**Task to carry out:** Retype the records exactly.

**Data excerpts:**
Segment Open
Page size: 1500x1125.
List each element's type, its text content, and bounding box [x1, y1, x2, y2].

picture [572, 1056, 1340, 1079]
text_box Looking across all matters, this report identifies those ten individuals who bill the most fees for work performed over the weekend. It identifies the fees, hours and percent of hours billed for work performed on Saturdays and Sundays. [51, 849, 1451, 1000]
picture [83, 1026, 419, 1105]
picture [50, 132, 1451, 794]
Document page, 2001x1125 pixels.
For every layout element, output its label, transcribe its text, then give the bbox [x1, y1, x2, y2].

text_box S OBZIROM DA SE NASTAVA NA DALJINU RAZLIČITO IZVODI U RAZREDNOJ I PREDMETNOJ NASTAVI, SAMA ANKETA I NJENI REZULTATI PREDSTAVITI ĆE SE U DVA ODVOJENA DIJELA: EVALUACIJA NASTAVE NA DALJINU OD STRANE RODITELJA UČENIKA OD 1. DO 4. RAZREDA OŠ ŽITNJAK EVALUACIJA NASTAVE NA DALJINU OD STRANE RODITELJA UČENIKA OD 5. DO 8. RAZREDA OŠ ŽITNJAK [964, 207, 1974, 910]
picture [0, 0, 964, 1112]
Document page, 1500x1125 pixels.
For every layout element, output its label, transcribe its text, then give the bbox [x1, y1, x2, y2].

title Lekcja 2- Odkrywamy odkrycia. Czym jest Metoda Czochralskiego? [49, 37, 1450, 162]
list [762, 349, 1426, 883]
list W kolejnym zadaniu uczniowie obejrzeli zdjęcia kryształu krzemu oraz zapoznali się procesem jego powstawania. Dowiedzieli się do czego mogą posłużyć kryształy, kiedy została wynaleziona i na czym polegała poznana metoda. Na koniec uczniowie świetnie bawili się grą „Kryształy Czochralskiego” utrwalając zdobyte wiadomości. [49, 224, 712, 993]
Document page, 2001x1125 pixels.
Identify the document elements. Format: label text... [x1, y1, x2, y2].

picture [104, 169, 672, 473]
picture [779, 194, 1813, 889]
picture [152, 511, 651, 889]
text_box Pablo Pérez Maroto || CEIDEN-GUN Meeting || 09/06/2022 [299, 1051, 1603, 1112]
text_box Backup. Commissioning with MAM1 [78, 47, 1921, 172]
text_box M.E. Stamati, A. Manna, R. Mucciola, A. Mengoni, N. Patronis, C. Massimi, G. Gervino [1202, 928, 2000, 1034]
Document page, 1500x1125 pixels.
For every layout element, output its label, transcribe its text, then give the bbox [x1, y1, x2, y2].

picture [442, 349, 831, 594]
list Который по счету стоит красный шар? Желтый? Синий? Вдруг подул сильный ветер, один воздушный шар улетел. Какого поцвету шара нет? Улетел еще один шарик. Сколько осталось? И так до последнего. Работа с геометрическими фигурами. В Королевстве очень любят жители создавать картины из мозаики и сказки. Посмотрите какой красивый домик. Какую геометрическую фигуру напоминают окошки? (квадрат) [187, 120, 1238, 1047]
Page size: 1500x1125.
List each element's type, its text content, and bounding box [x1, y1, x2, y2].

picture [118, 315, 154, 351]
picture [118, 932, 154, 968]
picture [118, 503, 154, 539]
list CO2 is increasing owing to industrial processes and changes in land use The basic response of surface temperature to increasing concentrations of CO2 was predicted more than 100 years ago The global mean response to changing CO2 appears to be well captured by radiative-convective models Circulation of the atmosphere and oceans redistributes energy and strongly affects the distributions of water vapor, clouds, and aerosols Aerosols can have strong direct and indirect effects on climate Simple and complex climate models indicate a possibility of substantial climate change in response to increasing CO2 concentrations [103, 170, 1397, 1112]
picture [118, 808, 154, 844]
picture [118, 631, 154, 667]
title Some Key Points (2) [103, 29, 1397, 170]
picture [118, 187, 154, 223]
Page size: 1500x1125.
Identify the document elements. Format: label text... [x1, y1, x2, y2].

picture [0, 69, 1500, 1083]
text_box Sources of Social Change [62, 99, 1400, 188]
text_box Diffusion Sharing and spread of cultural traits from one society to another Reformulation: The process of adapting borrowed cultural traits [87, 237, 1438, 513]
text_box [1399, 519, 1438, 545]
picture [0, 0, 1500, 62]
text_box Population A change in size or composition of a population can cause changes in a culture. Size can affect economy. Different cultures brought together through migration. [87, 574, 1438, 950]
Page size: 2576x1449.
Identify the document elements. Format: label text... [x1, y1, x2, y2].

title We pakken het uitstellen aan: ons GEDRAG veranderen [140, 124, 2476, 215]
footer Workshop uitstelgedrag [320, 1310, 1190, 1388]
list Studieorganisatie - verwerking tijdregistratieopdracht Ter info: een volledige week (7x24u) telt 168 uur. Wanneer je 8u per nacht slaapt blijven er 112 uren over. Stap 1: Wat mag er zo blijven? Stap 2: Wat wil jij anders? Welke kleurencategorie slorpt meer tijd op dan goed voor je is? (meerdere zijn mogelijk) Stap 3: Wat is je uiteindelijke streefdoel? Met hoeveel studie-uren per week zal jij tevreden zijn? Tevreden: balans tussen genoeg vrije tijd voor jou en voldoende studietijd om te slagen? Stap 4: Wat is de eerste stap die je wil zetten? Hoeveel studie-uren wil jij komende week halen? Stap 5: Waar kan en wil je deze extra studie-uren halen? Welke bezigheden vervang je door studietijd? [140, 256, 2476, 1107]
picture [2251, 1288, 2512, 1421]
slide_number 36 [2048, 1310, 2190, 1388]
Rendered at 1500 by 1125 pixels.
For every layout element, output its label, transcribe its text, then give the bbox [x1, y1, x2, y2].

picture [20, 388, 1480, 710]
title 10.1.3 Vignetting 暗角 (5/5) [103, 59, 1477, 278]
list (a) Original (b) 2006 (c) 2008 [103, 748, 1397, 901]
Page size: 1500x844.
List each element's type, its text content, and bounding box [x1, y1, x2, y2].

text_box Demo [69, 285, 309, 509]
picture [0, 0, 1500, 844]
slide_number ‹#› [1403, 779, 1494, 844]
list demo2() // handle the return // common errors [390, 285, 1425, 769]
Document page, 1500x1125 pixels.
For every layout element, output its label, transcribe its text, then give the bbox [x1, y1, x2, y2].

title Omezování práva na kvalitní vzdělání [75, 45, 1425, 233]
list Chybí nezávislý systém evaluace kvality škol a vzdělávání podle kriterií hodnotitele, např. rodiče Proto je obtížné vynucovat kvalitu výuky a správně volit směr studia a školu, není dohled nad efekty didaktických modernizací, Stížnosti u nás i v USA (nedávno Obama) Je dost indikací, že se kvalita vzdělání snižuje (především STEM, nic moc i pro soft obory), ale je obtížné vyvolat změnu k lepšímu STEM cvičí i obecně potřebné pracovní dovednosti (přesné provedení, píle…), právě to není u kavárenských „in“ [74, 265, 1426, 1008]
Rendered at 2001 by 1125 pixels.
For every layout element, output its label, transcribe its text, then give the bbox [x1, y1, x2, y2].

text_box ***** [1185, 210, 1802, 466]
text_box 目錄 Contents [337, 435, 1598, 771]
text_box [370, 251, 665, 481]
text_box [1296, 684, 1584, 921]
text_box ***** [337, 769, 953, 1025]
Segment Closed
**Exercise response:**
Page size: 1500x1125.
List each element's type, its text content, and bounding box [x1, y1, x2, y2].

picture [572, 1056, 1340, 1079]
text_box Looking across all matters, this report identifies those ten individuals who bill the most fees for work performed over the weekend. It identifies the fees, hours and percent of hours billed for work performed on Saturdays and Sundays. [51, 849, 1451, 1000]
picture [83, 1026, 419, 1105]
picture [50, 132, 1451, 794]
Document page, 2001x1125 pixels.
For every layout element, output its label, transcribe its text, then give the bbox [x1, y1, x2, y2].

text_box S OBZIROM DA SE NASTAVA NA DALJINU RAZLIČITO IZVODI U RAZREDNOJ I PREDMETNOJ NASTAVI, SAMA ANKETA I NJENI REZULTATI PREDSTAVITI ĆE SE U DVA ODVOJENA DIJELA: EVALUACIJA NASTAVE NA DALJINU OD STRANE RODITELJA UČENIKA OD 1. DO 4. RAZREDA OŠ ŽITNJAK EVALUACIJA NASTAVE NA DALJINU OD STRANE RODITELJA UČENIKA OD 5. DO 8. RAZREDA OŠ ŽITNJAK [964, 207, 1974, 910]
picture [0, 0, 964, 1112]
Document page, 1500x1125 pixels.
For every layout element, output its label, transcribe its text, then give the bbox [x1, y1, x2, y2].

title Lekcja 2- Odkrywamy odkrycia. Czym jest Metoda Czochralskiego? [49, 37, 1450, 162]
list [762, 349, 1426, 883]
list W kolejnym zadaniu uczniowie obejrzeli zdjęcia kryształu krzemu oraz zapoznali się procesem jego powstawania. Dowiedzieli się do czego mogą posłużyć kryształy, kiedy została wynaleziona i na czym polegała poznana metoda. Na koniec uczniowie świetnie bawili się grą „Kryształy Czochralskiego” utrwalając zdobyte wiadomości. [49, 224, 712, 993]
Document page, 2001x1125 pixels.
Identify the document elements. Format: label text... [x1, y1, x2, y2].

picture [104, 169, 672, 473]
picture [779, 194, 1813, 889]
picture [152, 511, 651, 889]
text_box Pablo Pérez Maroto || CEIDEN-GUN Meeting || 09/06/2022 [299, 1051, 1603, 1112]
text_box Backup. Commissioning with MAM1 [78, 47, 1921, 172]
text_box M.E. Stamati, A. Manna, R. Mucciola, A. Mengoni, N. Patronis, C. Massimi, G. Gervino [1202, 928, 2000, 1034]
Document page, 1500x1125 pixels.
For every layout element, output its label, transcribe its text, then give the bbox [x1, y1, x2, y2].

picture [442, 349, 831, 594]
list Который по счету стоит красный шар? Желтый? Синий? Вдруг подул сильный ветер, один воздушный шар улетел. Какого поцвету шара нет? Улетел еще один шарик. Сколько осталось? И так до последнего. Работа с геометрическими фигурами. В Королевстве очень любят жители создавать картины из мозаики и сказки. Посмотрите какой красивый домик. Какую геометрическую фигуру напоминают окошки? (квадрат) [187, 120, 1238, 1047]
Page size: 1500x1125.
List each element's type, its text content, and bounding box [x1, y1, x2, y2].

picture [118, 315, 154, 351]
picture [118, 932, 154, 968]
picture [118, 503, 154, 539]
list CO2 is increasing owing to industrial processes and changes in land use The basic response of surface temperature to increasing concentrations of CO2 was predicted more than 100 years ago The global mean response to changing CO2 appears to be well captured by radiative-convective models Circulation of the atmosphere and oceans redistributes energy and strongly affects the distributions of water vapor, clouds, and aerosols Aerosols can have strong direct and indirect effects on climate Simple and complex climate models indicate a possibility of substantial climate change in response to increasing CO2 concentrations [103, 170, 1397, 1112]
picture [118, 808, 154, 844]
picture [118, 631, 154, 667]
title Some Key Points (2) [103, 29, 1397, 170]
picture [118, 187, 154, 223]
Page size: 1500x1125.
Identify the document elements. Format: label text... [x1, y1, x2, y2].

picture [0, 69, 1500, 1083]
text_box Sources of Social Change [62, 99, 1400, 188]
text_box Diffusion Sharing and spread of cultural traits from one society to another Reformulation: The process of adapting borrowed cultural traits [87, 237, 1438, 513]
text_box [1399, 519, 1438, 545]
picture [0, 0, 1500, 62]
text_box Population A change in size or composition of a population can cause changes in a culture. Size can affect economy. Different cultures brought together through migration. [87, 574, 1438, 950]
Page size: 2576x1449.
Identify the document elements. Format: label text... [x1, y1, x2, y2].

title We pakken het uitstellen aan: ons GEDRAG veranderen [140, 124, 2476, 215]
footer Workshop uitstelgedrag [320, 1310, 1190, 1388]
list Studieorganisatie - verwerking tijdregistratieopdracht Ter info: een volledige week (7x24u) telt 168 uur. Wanneer je 8u per nacht slaapt blijven er 112 uren over. Stap 1: Wat mag er zo blijven? Stap 2: Wat wil jij anders? Welke kleurencategorie slorpt meer tijd op dan goed voor je is? (meerdere zijn mogelijk) Stap 3: Wat is je uiteindelijke streefdoel? Met hoeveel studie-uren per week zal jij tevreden zijn? Tevreden: balans tussen genoeg vrije tijd voor jou en voldoende studietijd om te slagen? Stap 4: Wat is de eerste stap die je wil zetten? Hoeveel studie-uren wil jij komende week halen? Stap 5: Waar kan en wil je deze extra studie-uren halen? Welke bezigheden vervang je door studietijd? [140, 256, 2476, 1107]
picture [2251, 1288, 2512, 1421]
slide_number 36 [2048, 1310, 2190, 1388]
Rendered at 1500 by 1125 pixels.
For every layout element, output its label, transcribe its text, then give the bbox [x1, y1, x2, y2].

picture [20, 388, 1480, 710]
title 10.1.3 Vignetting 暗角 (5/5) [103, 59, 1477, 278]
list (a) Original (b) 2006 (c) 2008 [103, 748, 1397, 901]
Page size: 1500x844.
List each element's type, its text content, and bounding box [x1, y1, x2, y2].

text_box Demo [69, 285, 309, 509]
picture [0, 0, 1500, 844]
slide_number ‹#› [1403, 779, 1494, 844]
list demo2() // handle the return // common errors [390, 285, 1425, 769]
Document page, 1500x1125 pixels.
For every layout element, output its label, transcribe its text, then give the bbox [x1, y1, x2, y2].

title Omezování práva na kvalitní vzdělání [75, 45, 1425, 233]
list Chybí nezávislý systém evaluace kvality škol a vzdělávání podle kriterií hodnotitele, např. rodiče Proto je obtížné vynucovat kvalitu výuky a správně volit směr studia a školu, není dohled nad efekty didaktických modernizací, Stížnosti u nás i v USA (nedávno Obama) Je dost indikací, že se kvalita vzdělání snižuje (především STEM, nic moc i pro soft obory), ale je obtížné vyvolat změnu k lepšímu STEM cvičí i obecně potřebné pracovní dovednosti (přesné provedení, píle…), právě to není u kavárenských „in“ [74, 265, 1426, 1008]
Rendered at 2001 by 1125 pixels.
For every layout element, output its label, transcribe its text, then give the bbox [x1, y1, x2, y2].

text_box ***** [1185, 210, 1802, 466]
text_box 目錄 Contents [337, 435, 1598, 771]
text_box [370, 251, 665, 481]
text_box [1296, 684, 1584, 921]
text_box ***** [337, 769, 953, 1025]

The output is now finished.